Action demandée a
Comptez les lignes des enregistrements qui contiennent la chaîne « Петербург ». Indiquez seulement ce nombre.

Extrait du texte
M. Hennin est supplié de vouloir bien se souvenir de l’agréable promesse qu’il a faite de prêter la réfutation du système mis en lumière par le Solon de l’empire russe (1). On le lui rendra avec la plus grande fidélité du monde. Il ne tient qu’à lui de le donner au porteur, ou de l’envoyer chez M. Souchay.
1 – Il s’agit sans doute d’une réfutation de l’Instruction de Catherine relative au nouveau code. (G.A.)
à M. de Chabanon.
7 Décembre 1768 (1).
Je présente mes tendres respects à Eudoxie, et j’embrasse de tout mon cœur M. son père ; mais je le gronde très vivement d’avoir imaginé que j’aie pu l’oublier à propos d’un Siècle. Je vivrais des siècles que je ne l’oublierais pas.
Le Siècle de Louis XIV fut envoyé à Genève, il y a huit jours, pour être mis à la diligence de Lyon. Il se trouve que cette diligence ne va plus à Genève, mais à Versoix. Le paquet a été remis à Versoix. Le paquet arrivera quand il plaira à Dieu et au directeur des coches.
On ne trouve plus de Princesse de Babylone. J’ai encore une ou deux Guerre de Genève ; cela pourrait s’envoyer par la poste, pourvu que vous ayez une adresse sûre.
Le Siècle me chicane ; il y a des gens qui n’aiment pas la vérité, quoique mesurée et circonspecte. Ce qui a été permis aux gazetiers ne l’est plus aux historiens. Cela est aussi fou qu’injuste.
On dit qu’il y a du remue-ménage à quatre lieues de Paris (2) ; si la chose est vraie, j’en suis très affligé.
Je n’ai plus qu’un souffle de vie, mais il est à vous.
1 – Editeurs, de Cayrol et A. François. (G.A.)
2 – A Versailles, à l’occasion des remontrances du parlement sur les édits d’impôt. (A. François.)
à M. Maigrot.
Ferney, 12 Décembre (1).
Je vous demande pardon, monsieur, pour la chambre syndicale de Lyon, qui est plus vêtillarde que celle de Paris, et qui a retenu, pendant près de deux mois, deux ballots du Siècle de Louis XIV, dans l’idée que l’éloge de ce siècle des grands talents était une satire maligne de celui-ci. J’espère que, malgré cette louable délicatesse, vous recevrez à la fin votre exemplaire.
Vous trouverez, à l’article du Quiétisme, combien on a profité de vos bontés.
Je vous supplie, monsieur, de vouloir bien présenter à M. le duc de Bouillon les assurances de mon respect et du vif intérêt que je prends à sa santé et à sa conservation. Agréez mes remerciements et tous les sentiments avec lesquels, etc.
1 – Editeurs, de Cayrol et A. François. (G.A.)
à Madame la marquise du Deffand.
12 Décembre 1768.

Données d'entrée
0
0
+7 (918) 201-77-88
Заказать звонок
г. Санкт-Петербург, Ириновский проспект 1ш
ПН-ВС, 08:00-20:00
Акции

Action demandée b
Poursuivez l'extrait de lettres de 1768 à la suite de sa dernière ligne.

Zone de réponse a
1

Zone de réponse b
Madame, les imaginations ne dorment point ; et, quand même elles prendraient, en se couchant, une dose des oraisons funèbres de l’évêque du Puy et de l’évêque de Troye (1), le diable les bercerait toujours. Quand la marâtre nature nous prive de la vue, elle peint les objets avec plus de force dans le cerveau ; c’est ce que la coquine me fait éprouver.
Je suis votre confrère des Quinze-Vingts, dès que la neige est sur mon horizon de quatre-vingts lieues de tour ; le diable alors me berce beaucoup plus que dans les autres saisons. Je n’ai trouvé à cela d’autre exorcisme que celui de boire : je bois beaucoup, c’est-à-dire semi-setier à chaque repas, et je vous conseille d’en faire autant ; il faut que ce soit d’excellent vin ; personne, de mon temps, n’en avait de bon à Paris.
L’aventure du président Hénault est assurément bien singulière. On s’est moqué de moi avec des Beloste et des Belestat, grands noms que vous connaissez. Je ne veux ni rien croire, ni même chercher à croire.
L’abbé Boudot a eu la bonté de fureter dans la Bibliothèque du roi. Il en résulte qu’il est très vrai qu’aux premiers états de Blois, dont vous ne vous souvenez guère, on donna trois fois au parlement le titre d’états-généraux au petit pied (2). Je ne pense point du tout que les parlements représentent les états-généraux, sur quelque pied que ce puisse être ; et quand même j’aurais acheté une charge de conseiller au parlement pour quarante mille francs, je ne me croirais point du tout partie des états-généraux de France.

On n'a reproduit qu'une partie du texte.